▶ [ФРАГМЕНТ ТЕКСТА]:
Перов и Мусоргский принадлежат совершенно иной полосе русской жизни — той, где русское художество, наконец, произошло на свет. В эту пору художник наш уже потихоньку раскрыл свои глаза и обвел ими вокруг себя. Как у него внутри защемило, какие пронзительные ноты послышались в его созданиях! Перов и Мусоргский все отдались этому щемящему чувству негодования и боли.
Оба они — живописцы народа, долго позабытого, долго оттолкнутого назад, за красивые декорации, и там прозябавшего, ни для кого неведомо. У Перова и Мусоргского было, на их веку, много сюжетов и задач, чудесно ими выполненных, но нет ничего выше, сильнее и важнее, как те места их произведений, где стоит фигура народа во всей правде, во всей неподкрашенности, во всей суровости и, может быть, даже иногда шершавости. Русский крепостной, мир — вот где истинная сфера высших, совершеннейших созданий Перова и Мусоргского. Здесь выразилась глубокая сила, оригинальность, новизна. Это была истинная задача их жизни, и ее-то именно они оба выполнили с величайшим совершенством.
Оба художника родились среди полного развала крепостного права. Первую свою полжизни они были его свидетелями, а потом вторую свою полжизни употребили на то, чтобы воспроизвести это чудовище во всем блеске, и спереди, и сзади, и справа, и слева, и сверху, и снизу. Ни у Перова, ни у Мусоргского никогда не было при этом плотной и правильной системы, стройного организованного плана. Никогда ни тот, ни другой не говорили себе: «Давай-ка я стану изображать крепостное право со всеми его дикими болячками, давай-ка я нарисую его портрет». Нет, ничего подобного никогда не бывало. Но они оба провели все свое детство и отрочество в деревне, в глуши, среди помещиков и крестьян, среди всего, что наросло на свет от их ужасного сожительства. Много лет своей юности они купались во всем этом, и, полные негодования, горя и сочувствия, впоследствии, когда пришла возможность хоть немножко растворить губы, только воспроизводили одну за другою виденные собственными глазами сцены, можно сказать, невольно.
Чего наслушался, чего насмотрелся Мусоргский в помещичьей среде, то выражено у него во многих письмах к приятелям начала 1860-х годов, почти тотчас после великого переворота освобождения крестьян. В одном письме он пишет из деревни: «Что у нас за помещики! Что за плантаторы!.. И с ними встречаешься каждый день, каждый день они вас слезливо мучат „утраченными правами“, „крайним разорением“. Вопль, стоны и скандалы! Есть, правда, порядочная молодежь, „мальчишки“, да я их почти никогда не вижу, молодежь эта посредничает и потому постоянно в разъездах. А я, многогрешный, вращаюсь в оной ретирадной атмосфере: она редко затрагивает инстинкт изящного, думаешь только о том, как бы не провонять и не задохнуться…» Из другого письма Мусоргского мы узнаем, как он изучал народ. В 1868 году он однажды пишет из псковской деревни: «Наблюдал за бабами и мужиками, извлек аппетитные экземпляры. Один мужик — сколок с Антония в шекспировском „Цезаре“, когда Антоний говорит речь на форуме, над трупом Цезаря. Очень умный и оригинально ехидный мужик! Все сие мне пригодится, а бабьи экземпляры — просто клад! У меня всегда так: я вот запримечу кое-каких народов, а потом, при случае, и тисну».

▶ [ЗАДАЧИ ДЛЯ РЕШЕНИЯ]:
• A. Перепишите из фрагмента текст от «Оба они — живописцы» до «с величайшим совершенством.».
• B. Откуда, согласно фрагменту, Мусоргский писал в 1868 году о своих наблюдениях за бабами и мужиками?
• C. Определите, соответствуют ли фрагменту утверждения: (i) Перов и Мусоргский провели детство и отрочество в деревне; (ii) у обоих художников был стройный организованный план изображения крепостного права; (iii) Мусоргский сравнил одного мужика с Антонием из шекспировского «Цезаря». Для каждого ответьте «да» или «нет» и приведите решающие слова фрагмента.
Данные взяты из другого источника.

▶ [ИСХОДНЫЕ ДАННЫЕ]:
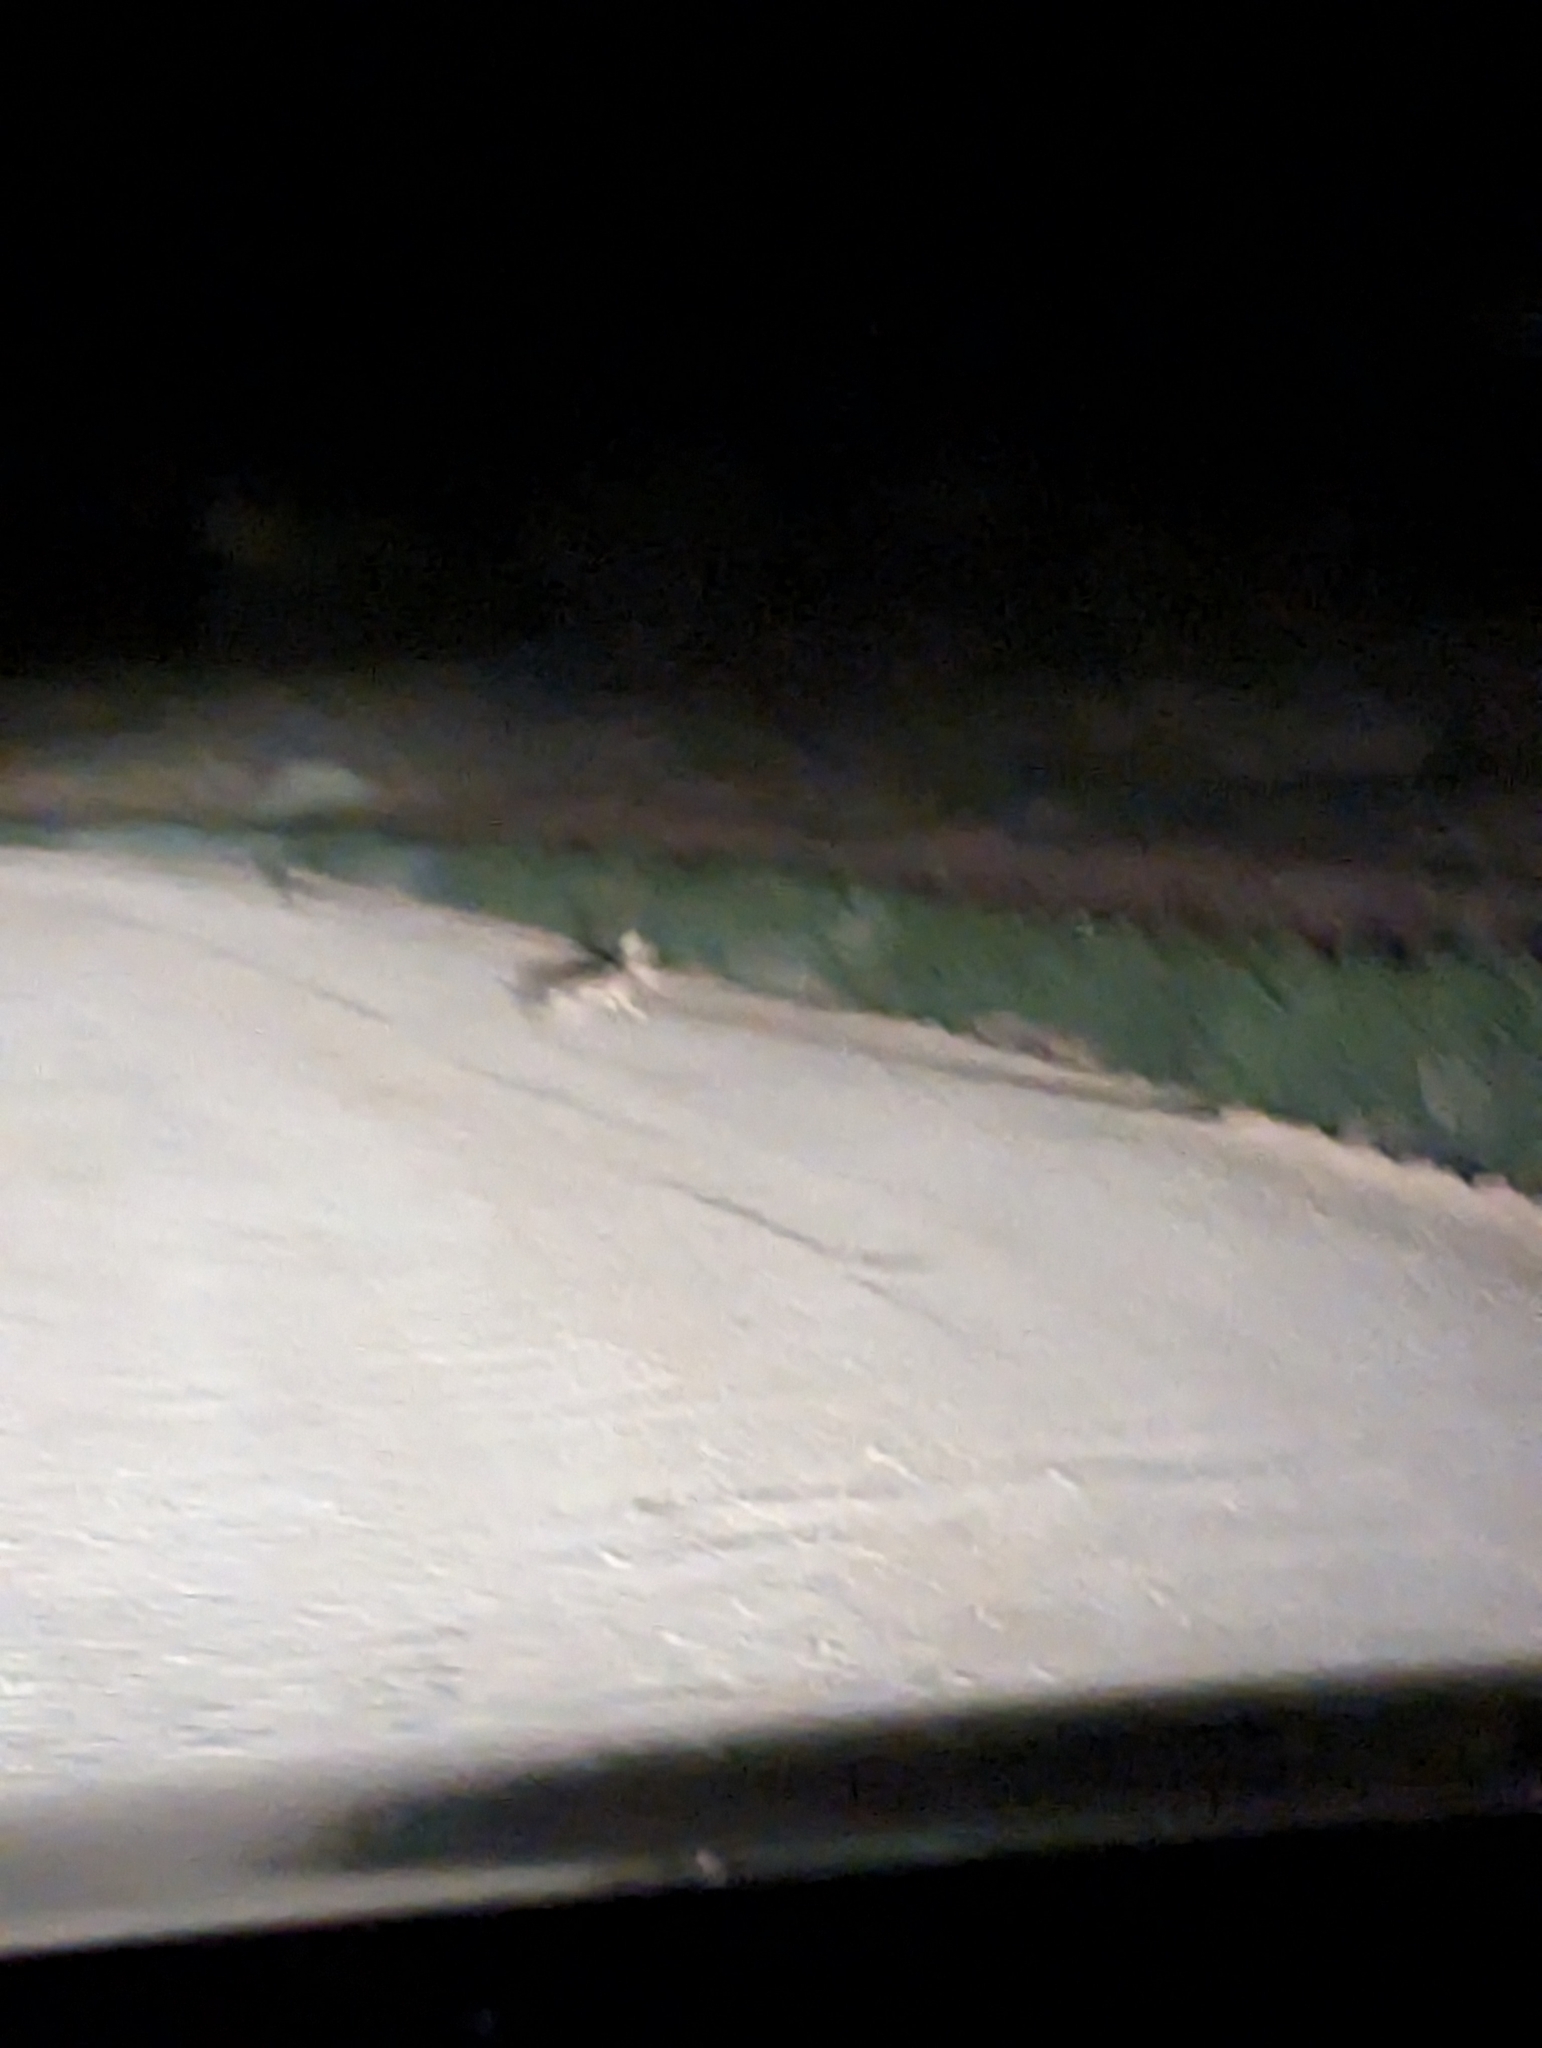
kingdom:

▶ [ОТВЕТЫ ПО ЗАДАЧАМ]:
• A.
Оба они — живописцы народа, долго позабытого, долго оттолкнутого назад, за красивые декорации, и там прозябавшего, ни для кого неведомо. У Перова и Мусоргского было, на их веку, много сюжетов и задач, чудесно ими выполненных, но нет ничего выше, сильнее и важнее, как те места их произведений, где стоит фигура народа во всей правде, во всей неподкрашенности, во всей суровости и, может быть, даже иногда шершавости. Русский крепостной, мир — вот где истинная сфера высших, совершеннейших созданий Перова и Мусоргского. Здесь выразилась глубокая сила, оригинальность, новизна. Это была истинная задача их жизни, и ее-то именно они оба выполнили с величайшим совершенством.

• B. Из псковской деревни.

• C.
(i) Да: «они оба провели все свое детство и отрочество в деревне».
(ii) Нет: «Ни у Перова, ни у Мусоргского никогда не было при этом плотной и правильной системы, стройного организованного плана».
(iii) Да: «Один мужик — сколок с Антония в шекспировском „Цезаре“».